Le mode de collecte aux États-Unis
Aux États-Unis, une enquête (FGDC, 1999) a été réalisée, à travers tous les États, entre 1997 et 1998 par le Federal Geographic Data Commitee (FGDC) dans le cadre de la mise en place d’une infrastructure commune de données : National Spatial Data Infrastructure. Cette enquête, réalisée auprès de 5 000 organismes, fournit un état des lieux de la production et de l’utilisation des données géographiques de référence [1] par différents types organismes. Les objectifs du questionnaire, construit en trois parties, rejoignent les thématiques abordées par l’enquête française. Plus précisément, les questions relatives à l’utilisation d’IG numérique et aux caractéristiques des orthophotos (échelle, précision, coût) ont été analysées.
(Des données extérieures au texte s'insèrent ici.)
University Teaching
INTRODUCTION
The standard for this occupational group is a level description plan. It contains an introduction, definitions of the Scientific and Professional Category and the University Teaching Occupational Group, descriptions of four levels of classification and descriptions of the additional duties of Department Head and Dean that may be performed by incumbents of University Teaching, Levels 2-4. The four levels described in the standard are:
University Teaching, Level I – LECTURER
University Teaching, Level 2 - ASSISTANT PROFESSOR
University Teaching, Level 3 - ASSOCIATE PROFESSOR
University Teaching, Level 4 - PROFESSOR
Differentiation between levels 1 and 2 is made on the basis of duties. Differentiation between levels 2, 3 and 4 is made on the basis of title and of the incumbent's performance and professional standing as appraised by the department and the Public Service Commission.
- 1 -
Les résultats de cette enquête « globale » ont été complétés par deux enquêtes « locales » réalisées dans les États de New York (1998) et de l’Ohio (1997), dans le cadre d’un projet de couverture orthophotographique du territoire : Ohio Digital Othophotography Project et New York State Geographic Information Systems Coordination Program. Ces enquêtes ont pour objectif de définir les utilisations actuelles et potentielles des orthophotos et les besoins des utilisateurs dans le domaine des objets urbains et des caractéristiques des orthophotos.
Le traitement des données
Les réponses obtenues par l’enquête française sont exploitées, dans un premier temps, par une analyse de contenu (Moscarola, 1990), puis par des méthodes statistiques d’analyse et de structuration des données (tris à plats, tris croisés, analyse factorielle de correspondance simple, classification hiérarchique) à l’aide du logiciel MODALISA (version 4.0) (Kyonos, 1998).
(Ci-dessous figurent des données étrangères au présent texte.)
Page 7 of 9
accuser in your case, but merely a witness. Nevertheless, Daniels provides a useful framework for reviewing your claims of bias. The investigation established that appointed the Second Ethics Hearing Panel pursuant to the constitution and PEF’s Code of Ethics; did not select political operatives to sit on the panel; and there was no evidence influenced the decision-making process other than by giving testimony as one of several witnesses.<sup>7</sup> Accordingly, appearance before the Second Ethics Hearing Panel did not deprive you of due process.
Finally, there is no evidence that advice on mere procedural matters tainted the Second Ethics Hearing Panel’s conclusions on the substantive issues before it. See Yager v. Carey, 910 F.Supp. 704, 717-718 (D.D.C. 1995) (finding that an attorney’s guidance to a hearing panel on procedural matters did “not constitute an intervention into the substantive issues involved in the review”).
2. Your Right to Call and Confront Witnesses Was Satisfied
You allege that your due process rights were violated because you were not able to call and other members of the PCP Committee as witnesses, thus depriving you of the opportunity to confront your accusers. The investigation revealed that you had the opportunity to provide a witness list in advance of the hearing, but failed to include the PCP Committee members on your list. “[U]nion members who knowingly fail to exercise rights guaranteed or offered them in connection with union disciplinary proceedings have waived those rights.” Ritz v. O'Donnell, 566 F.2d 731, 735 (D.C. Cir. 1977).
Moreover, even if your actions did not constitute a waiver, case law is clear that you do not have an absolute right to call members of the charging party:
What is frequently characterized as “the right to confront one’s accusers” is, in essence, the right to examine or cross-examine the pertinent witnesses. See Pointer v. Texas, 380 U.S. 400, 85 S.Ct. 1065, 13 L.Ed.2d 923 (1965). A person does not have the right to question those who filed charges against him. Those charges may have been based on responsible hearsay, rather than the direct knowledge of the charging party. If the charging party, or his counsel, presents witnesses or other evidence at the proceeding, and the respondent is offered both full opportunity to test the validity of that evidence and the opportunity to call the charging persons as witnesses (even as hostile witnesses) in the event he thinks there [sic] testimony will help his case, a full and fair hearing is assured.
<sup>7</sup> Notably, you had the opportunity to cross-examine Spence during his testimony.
Les organismes ayant répondu sont répartis en quatre groupes afin de comparer les résultats des enquêtes française et états-unienne. Le tableau 1 détaille la correspondance entre les organismes français et américains.

Tabl. 1
Catégories d’organismes ayant répondu en France et aux États-Unis
CatégoriesOrganismes : France% réponsesOrganismes : États-Unis% réponses
collectivités locales (CL)communautés urbaines, villes de plus de 50 000 hab., agences d’urbanisme60communes (non classées par taille)25
collectivités territoriales (CT)conseils généraux, conseils régionaux19county, district, conseils régionaux50
services de l’État (SE)administration publique (DDE, DIREN, CERTU, etc.)16organismes publics, administrations, ministères15
sociétés privées (SP)sociétés privées (gestionnaire de réseaux, bureaux d’études, etc.)5sociétés privées (gestionnaire de réseaux, bureaux d’études, etc.)10

Les collectivités locales regroupent des organismes intervenant sur le territoire d’une commune, d’une agglomération ou d’une intercommunalité ; par contre les collectivités territoriales interviennent sur un territoire plus vaste (région, département).
 
Résultats de l’enquête : comparaison France-Europe/États-Unis
 
 
Avant d’analyser et d’interpréter les résultats relatifs aux SIG et à l’image, les caractéristiques des organismes et leur équipement SIG sont précisés.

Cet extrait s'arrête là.